PROBLEM DESCRIPTION
Everything in the listing below should be repeated exactly, apart from the pictures.

DATA EXTRACT

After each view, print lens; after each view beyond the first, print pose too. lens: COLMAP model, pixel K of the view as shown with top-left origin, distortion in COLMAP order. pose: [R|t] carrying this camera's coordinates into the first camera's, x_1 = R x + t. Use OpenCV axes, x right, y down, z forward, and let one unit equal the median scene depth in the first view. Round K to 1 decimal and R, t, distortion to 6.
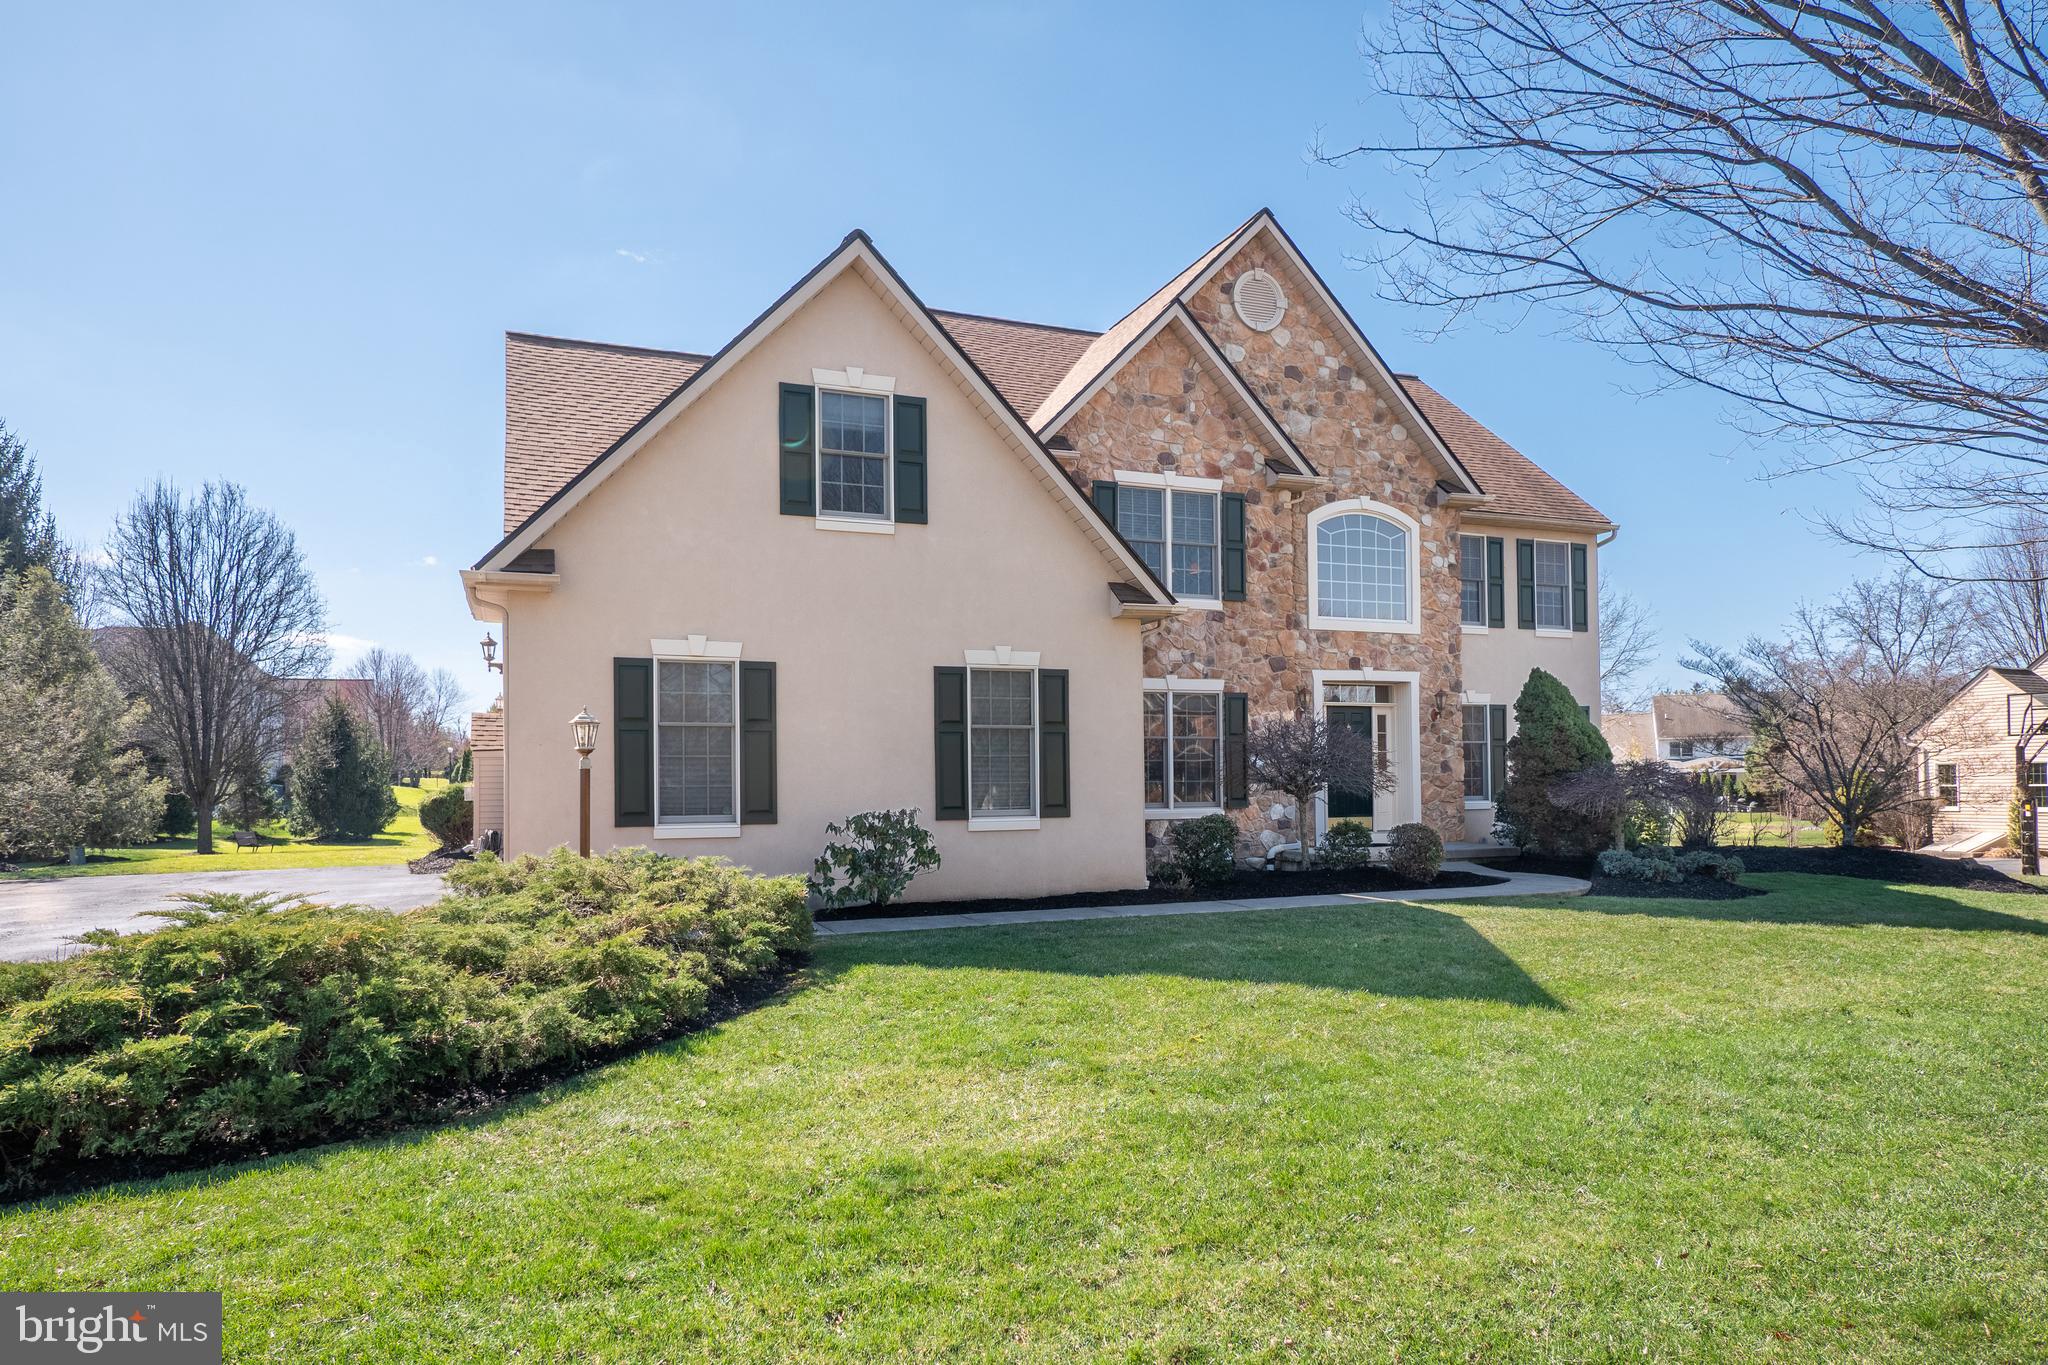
lens RADIAL K [[1189.2, 0, 964.1], [0, 1189.2, 749.2], [0, 0, 1]] dist [-0.001132, 0.000024]
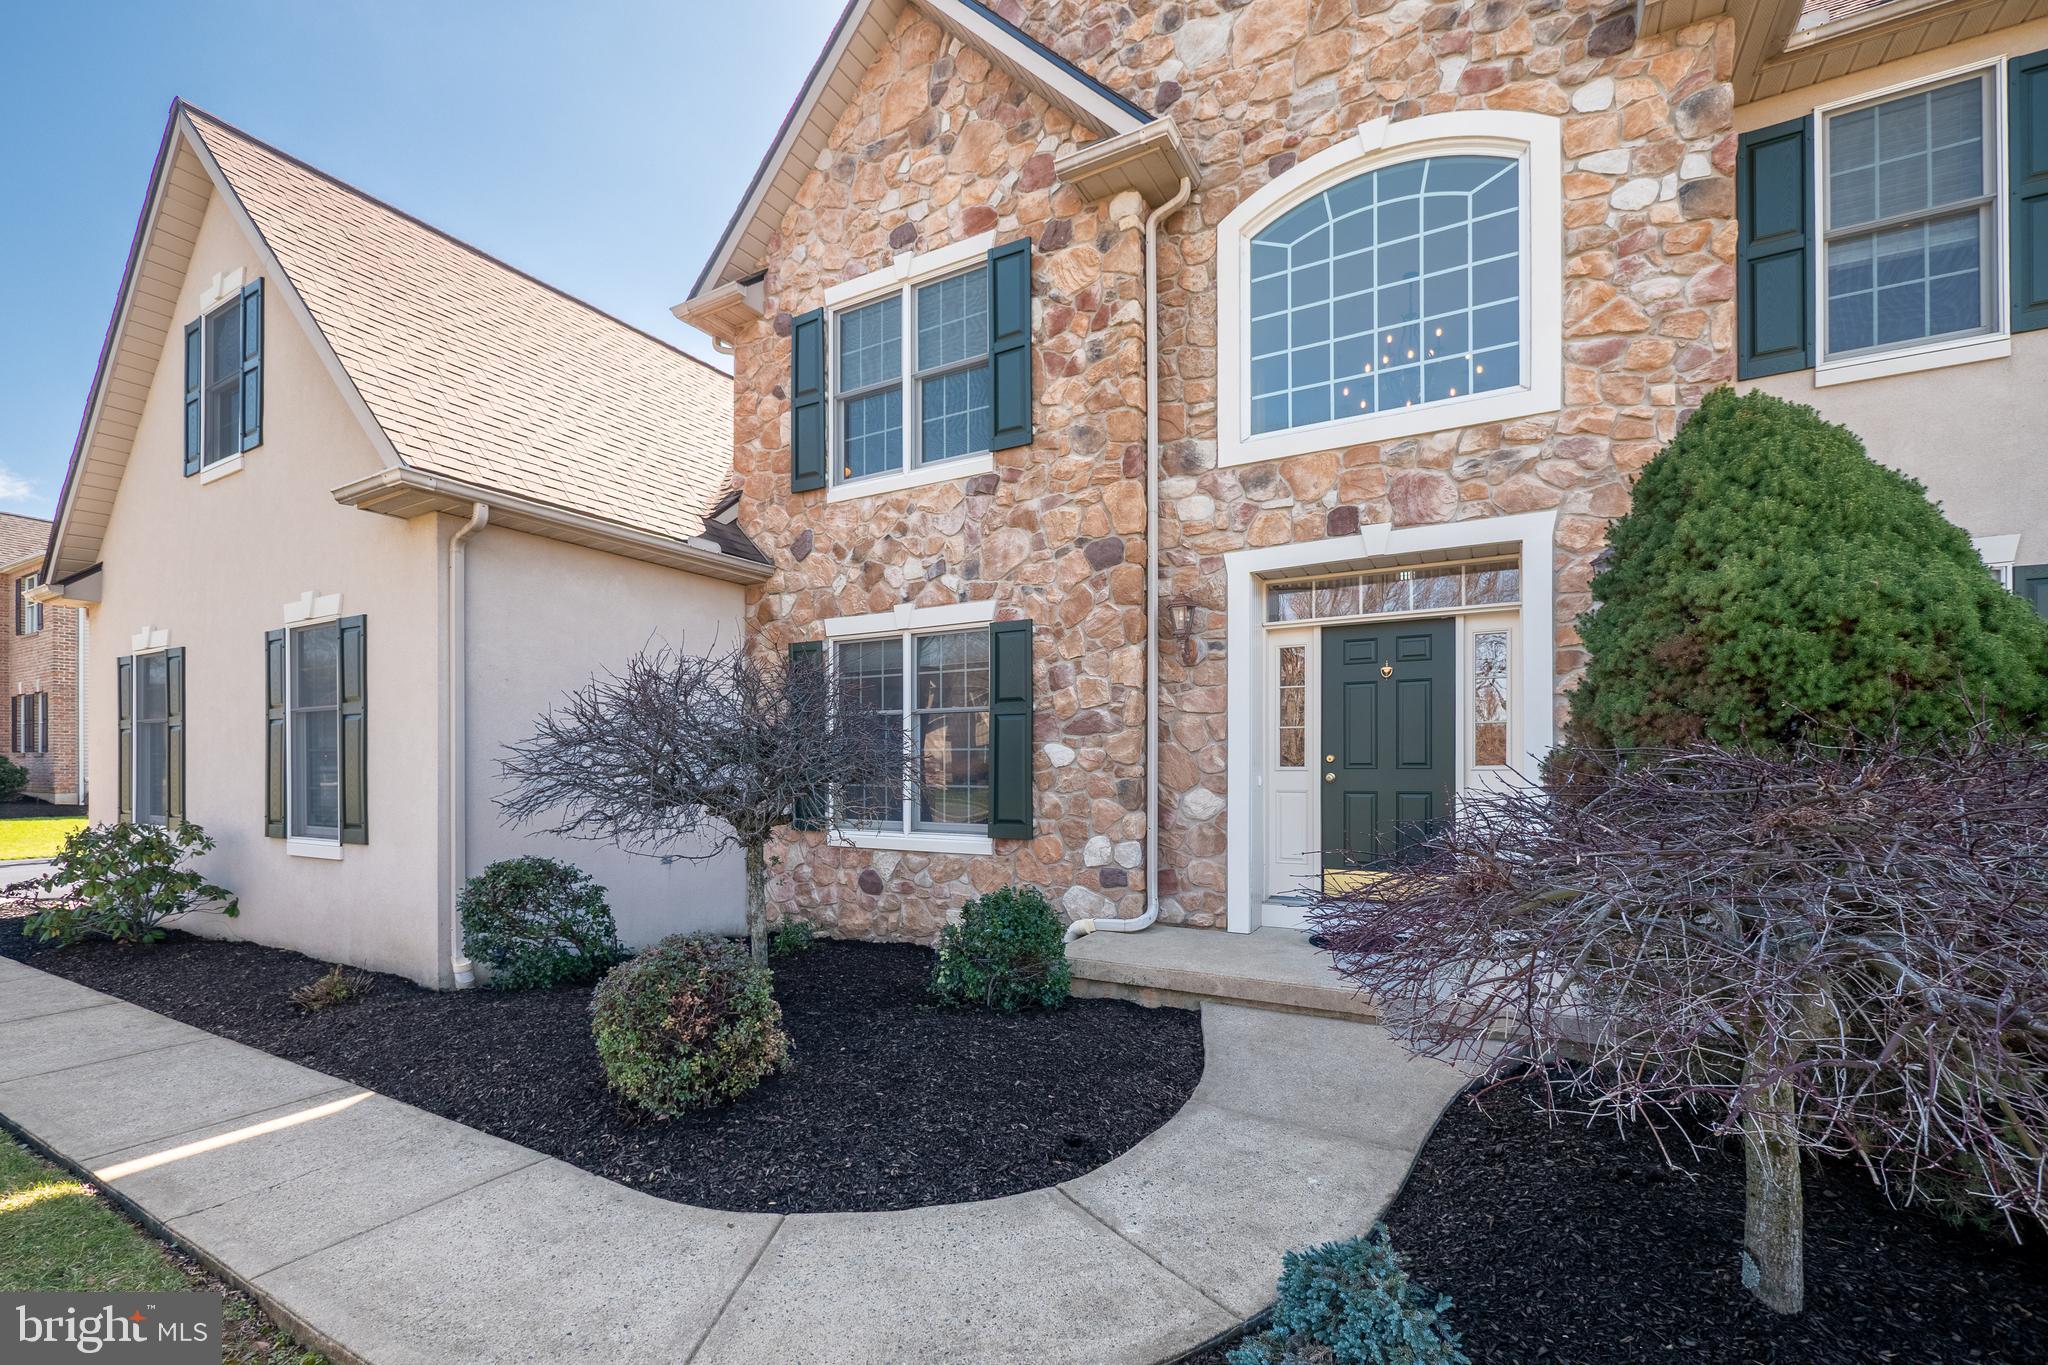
lens RADIAL K [[891.2, 0, 1029.9], [0, 891.2, 763.9], [0, 0, 1]] dist [-0.000481, 0.000744]
pose [[0.645934, -0.002769, -0.763388, 0.530289], [0.013343, 0.999882, 0.007664, 0.012523], [0.763277, -0.015136, 0.645895, 0.742261]]
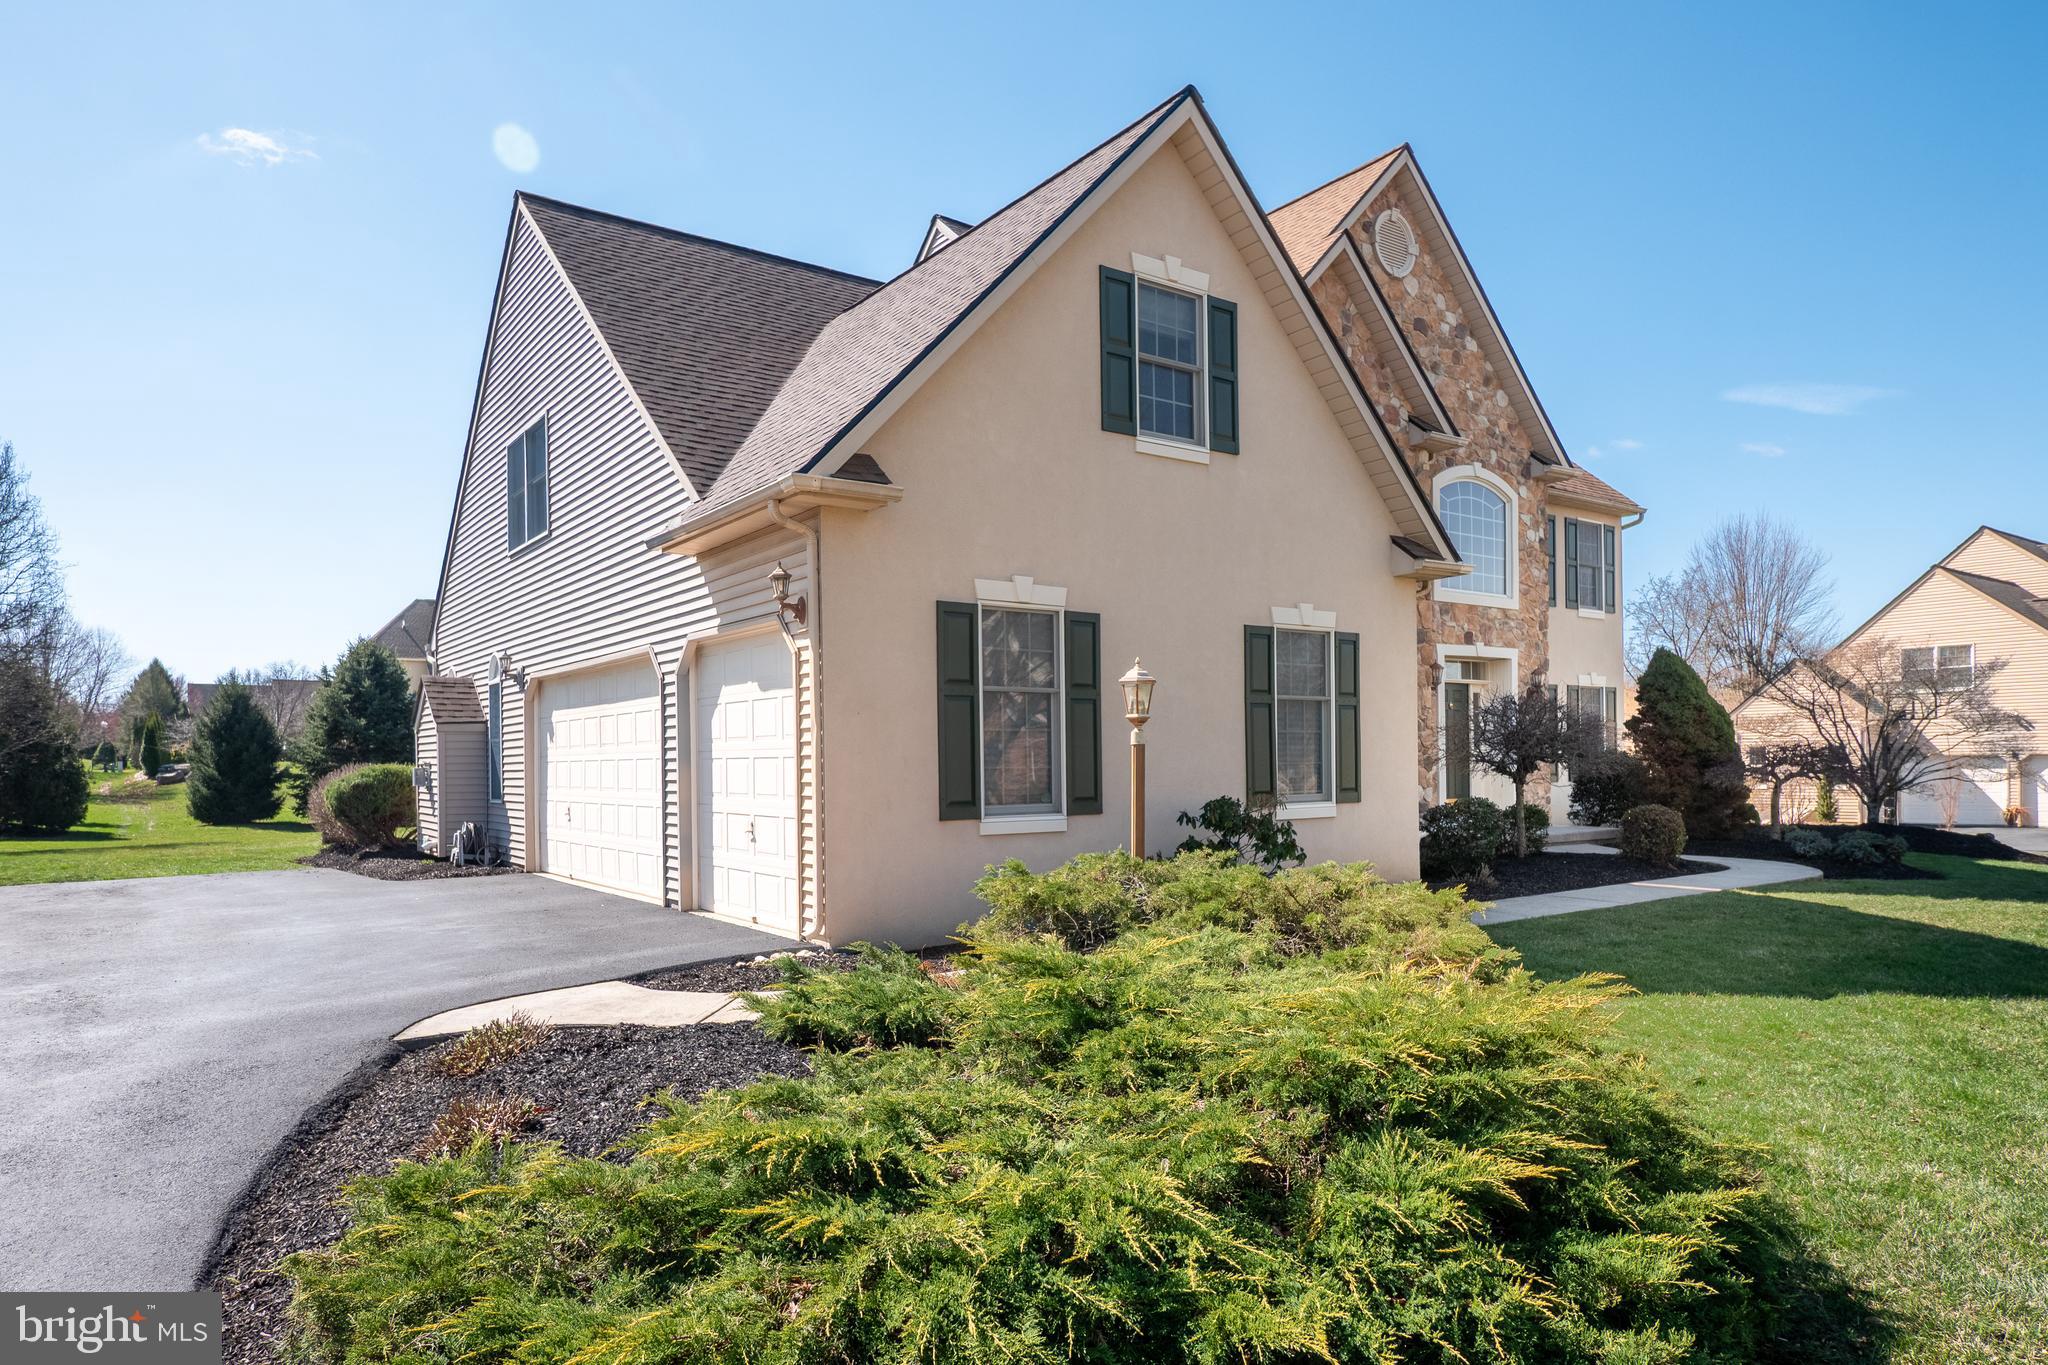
lens RADIAL K [[1199.6, 0, 938.7], [0, 1199.6, 744.3], [0, 0, 1]] dist [-0.001452, -0.000454]
pose [[0.976364, 0.002811, 0.216113, -0.309543], [-0.005262, 0.999928, 0.010764, 0.005036], [-0.216068, -0.011647, 0.976309, 0.161588]]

WRITTEN ANSWER
After each view, print lens; after each view beyond the first, print pose too. lens: COLMAP model, pixel K of the view as shown with top-left origin, distortion in COLMAP order. pose: [R|t] carrying this camera's coordinates into the first camera's, x_1 = R x + t. Use OpenCV axes, x right, y down, z forward, and let one unit equal the median scene depth in the first view. Round K to 1 decimal and R, t, distortion to 6.
lens RADIAL K [[1189.2, 0, 964.1], [0, 1189.2, 749.2], [0, 0, 1]] dist [-0.001132, 0.000024]
lens RADIAL K [[891.2, 0, 1029.9], [0, 891.2, 763.9], [0, 0, 1]] dist [-0.000481, 0.000744]
pose [[0.645934, -0.002769, -0.763388, 0.530289], [0.013343, 0.999882, 0.007664, 0.012523], [0.763277, -0.015136, 0.645895, 0.742261]]
lens RADIAL K [[1199.6, 0, 938.7], [0, 1199.6, 744.3], [0, 0, 1]] dist [-0.001452, -0.000454]
pose [[0.976364, 0.002811, 0.216113, -0.309543], [-0.005262, 0.999928, 0.010764, 0.005036], [-0.216068, -0.011647, 0.976309, 0.161588]]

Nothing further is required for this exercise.